== Records supplied ==
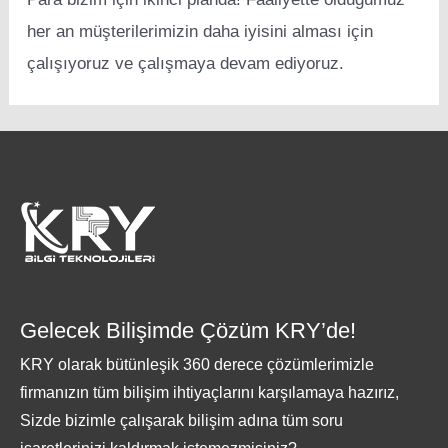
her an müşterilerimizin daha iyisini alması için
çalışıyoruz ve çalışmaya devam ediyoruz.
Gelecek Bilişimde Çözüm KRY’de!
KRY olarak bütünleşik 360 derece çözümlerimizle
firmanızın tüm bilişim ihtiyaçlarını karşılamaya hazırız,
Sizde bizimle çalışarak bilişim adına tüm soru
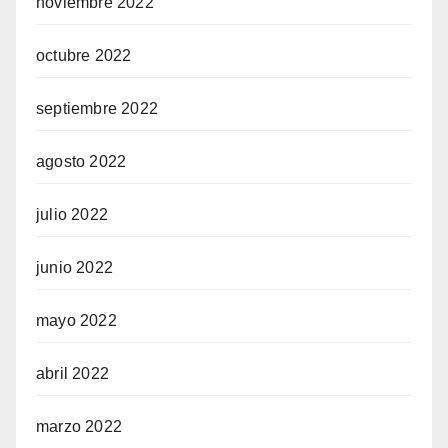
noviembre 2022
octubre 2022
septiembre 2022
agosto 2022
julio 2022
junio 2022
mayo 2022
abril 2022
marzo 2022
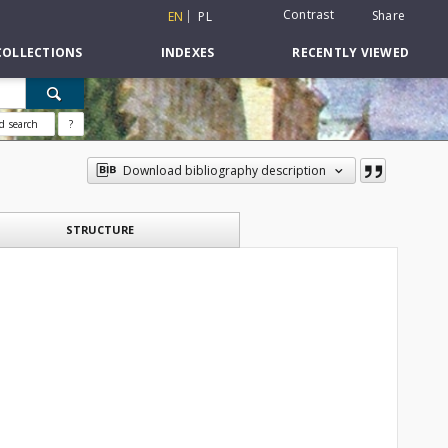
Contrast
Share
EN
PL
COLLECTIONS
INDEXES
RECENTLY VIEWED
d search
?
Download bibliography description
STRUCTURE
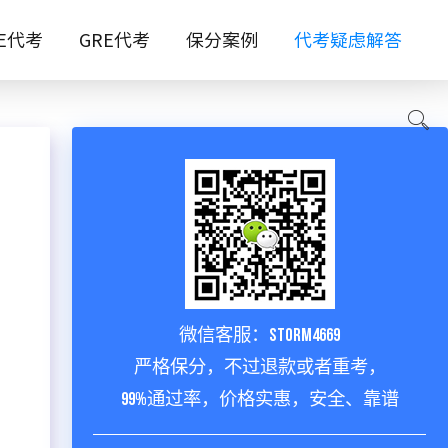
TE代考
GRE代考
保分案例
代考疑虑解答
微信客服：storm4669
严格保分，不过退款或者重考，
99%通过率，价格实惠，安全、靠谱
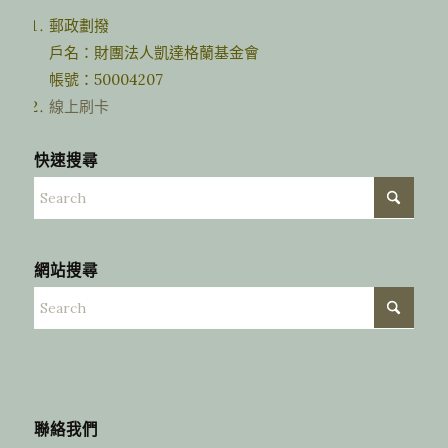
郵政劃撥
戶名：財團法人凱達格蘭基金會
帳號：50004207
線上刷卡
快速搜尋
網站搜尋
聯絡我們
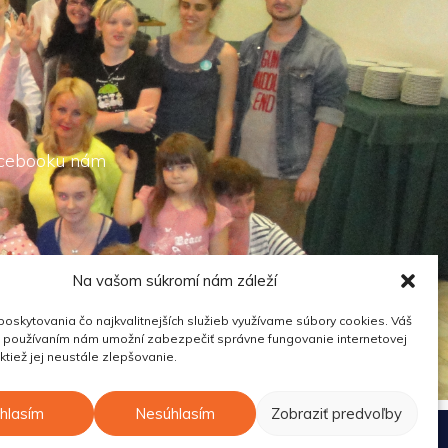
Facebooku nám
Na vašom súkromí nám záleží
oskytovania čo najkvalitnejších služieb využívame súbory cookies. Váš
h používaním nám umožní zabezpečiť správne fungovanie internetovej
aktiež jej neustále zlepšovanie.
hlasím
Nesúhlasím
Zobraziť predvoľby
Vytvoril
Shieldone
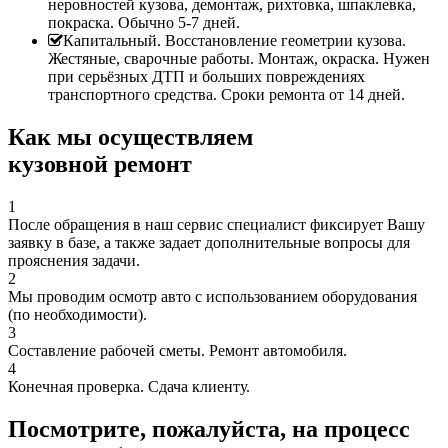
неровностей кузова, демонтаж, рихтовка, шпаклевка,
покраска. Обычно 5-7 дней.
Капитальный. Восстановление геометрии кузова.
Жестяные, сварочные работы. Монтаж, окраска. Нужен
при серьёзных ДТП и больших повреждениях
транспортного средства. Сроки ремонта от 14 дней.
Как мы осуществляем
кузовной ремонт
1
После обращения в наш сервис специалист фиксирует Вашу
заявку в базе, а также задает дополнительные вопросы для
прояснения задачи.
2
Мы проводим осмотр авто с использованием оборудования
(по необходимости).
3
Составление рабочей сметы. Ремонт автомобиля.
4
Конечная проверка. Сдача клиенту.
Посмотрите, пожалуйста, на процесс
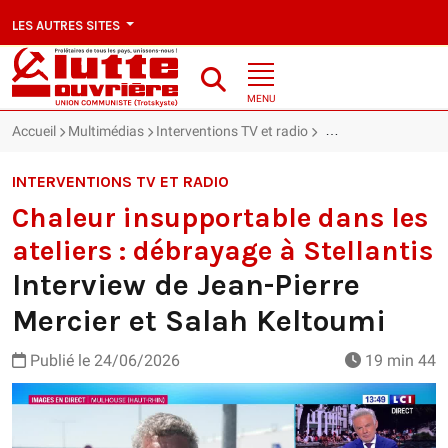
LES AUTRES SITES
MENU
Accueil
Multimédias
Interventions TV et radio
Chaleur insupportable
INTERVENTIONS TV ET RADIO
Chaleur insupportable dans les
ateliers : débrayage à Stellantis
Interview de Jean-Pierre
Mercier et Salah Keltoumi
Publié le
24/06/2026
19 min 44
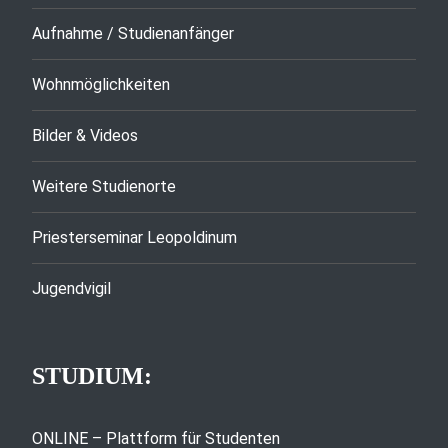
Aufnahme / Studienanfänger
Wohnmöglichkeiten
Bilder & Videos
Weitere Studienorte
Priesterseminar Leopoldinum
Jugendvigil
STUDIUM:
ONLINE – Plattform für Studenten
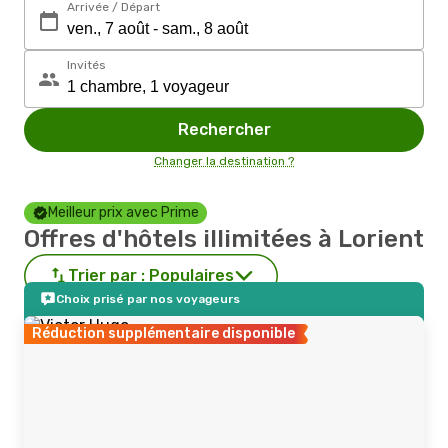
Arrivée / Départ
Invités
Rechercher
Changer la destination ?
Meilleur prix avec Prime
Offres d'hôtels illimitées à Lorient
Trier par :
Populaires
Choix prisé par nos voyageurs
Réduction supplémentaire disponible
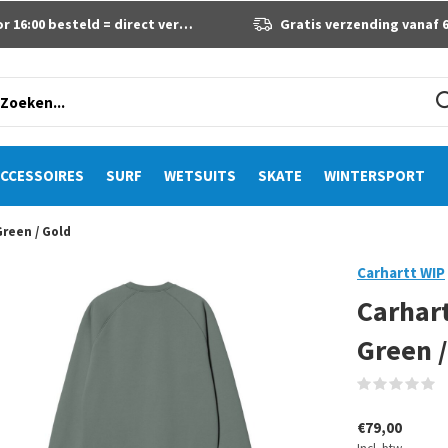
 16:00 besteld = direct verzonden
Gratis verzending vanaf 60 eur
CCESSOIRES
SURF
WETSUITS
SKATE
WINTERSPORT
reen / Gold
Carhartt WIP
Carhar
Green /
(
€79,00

== Exercise description ==
Once the pictures are set aside, please reproduce the remaining material word for word.

== Output ==
her an müşterilerimizin daha iyisini alması için
çalışıyoruz ve çalışmaya devam ediyoruz.
Gelecek Bilişimde Çözüm KRY’de!
KRY olarak bütünleşik 360 derece çözümlerimizle
firmanızın tüm bilişim ihtiyaçlarını karşılamaya hazırız,
Sizde bizimle çalışarak bilişim adına tüm soru
noviembre 2022
octubre 2022
septiembre 2022
agosto 2022
julio 2022
junio 2022
mayo 2022
abril 2022
marzo 2022
Contrast
Share
EN
PL
COLLECTIONS
INDEXES
RECENTLY VIEWED
d search
?
Download bibliography description
STRUCTURE
TE代考
GRE代考
保分案例
代考疑虑解答
微信客服：storm4669
严格保分，不过退款或者重考，
99%通过率，价格实惠，安全、靠谱
郵政劃撥
戶名：財團法人凱達格蘭基金會
帳號：50004207
線上刷卡
快速搜尋
網站搜尋
聯絡我們
Facebooku nám
Na vašom súkromí nám záleží
oskytovania čo najkvalitnejších služieb využívame súbory cookies. Váš
h používaním nám umožní zabezpečiť správne fungovanie internetovej
aktiež jej neustále zlepšovanie.
hlasím
Nesúhlasím
Zobraziť predvoľby
Vytvoril
Shieldone
неровностей кузова, демонтаж, рихтовка, шпаклевка,
покраска. Обычно 5-7 дней.
Капитальный. Восстановление геометрии кузова.
Жестяные, сварочные работы. Монтаж, окраска. Нужен
при серьёзных ДТП и больших повреждениях
транспортного средства. Сроки ремонта от 14 дней.
Как мы осуществляем
кузовной ремонт
1
После обращения в наш сервис специалист фиксирует Вашу
заявку в базе, а также задает дополнительные вопросы для
прояснения задачи.
2
Мы проводим осмотр авто с использованием оборудования
(по необходимости).
3
Составление рабочей сметы. Ремонт автомобиля.
4
Конечная проверка. Сдача клиенту.
Посмотрите, пожалуйста, на процесс
LES AUTRES SITES
MENU
Accueil
Multimédias
Interventions TV et radio
Chaleur insupportable
INTERVENTIONS TV ET RADIO
Chaleur insupportable dans les
ateliers : débrayage à Stellantis
Interview de Jean-Pierre
Mercier et Salah Keltoumi
Publié le
24/06/2026
19 min 44
Aufnahme / Studienanfänger
Wohnmöglichkeiten
Bilder & Videos
Weitere Studienorte
Priesterseminar Leopoldinum
Jugendvigil
STUDIUM:
ONLINE – Plattform für Studenten
Arrivée / Départ
Invités
Rechercher
Changer la destination ?
Meilleur prix avec Prime
Offres d'hôtels illimitées à Lorient
Trier par :
Populaires
Choix prisé par nos voyageurs
Réduction supplémentaire disponible
 16:00 besteld = direct verzonden
Gratis verzending vanaf 60 eur
CCESSOIRES
SURF
WETSUITS
SKATE
WINTERSPORT
reen / Gold
Carhartt WIP
Carhar
Green /
(
€79,00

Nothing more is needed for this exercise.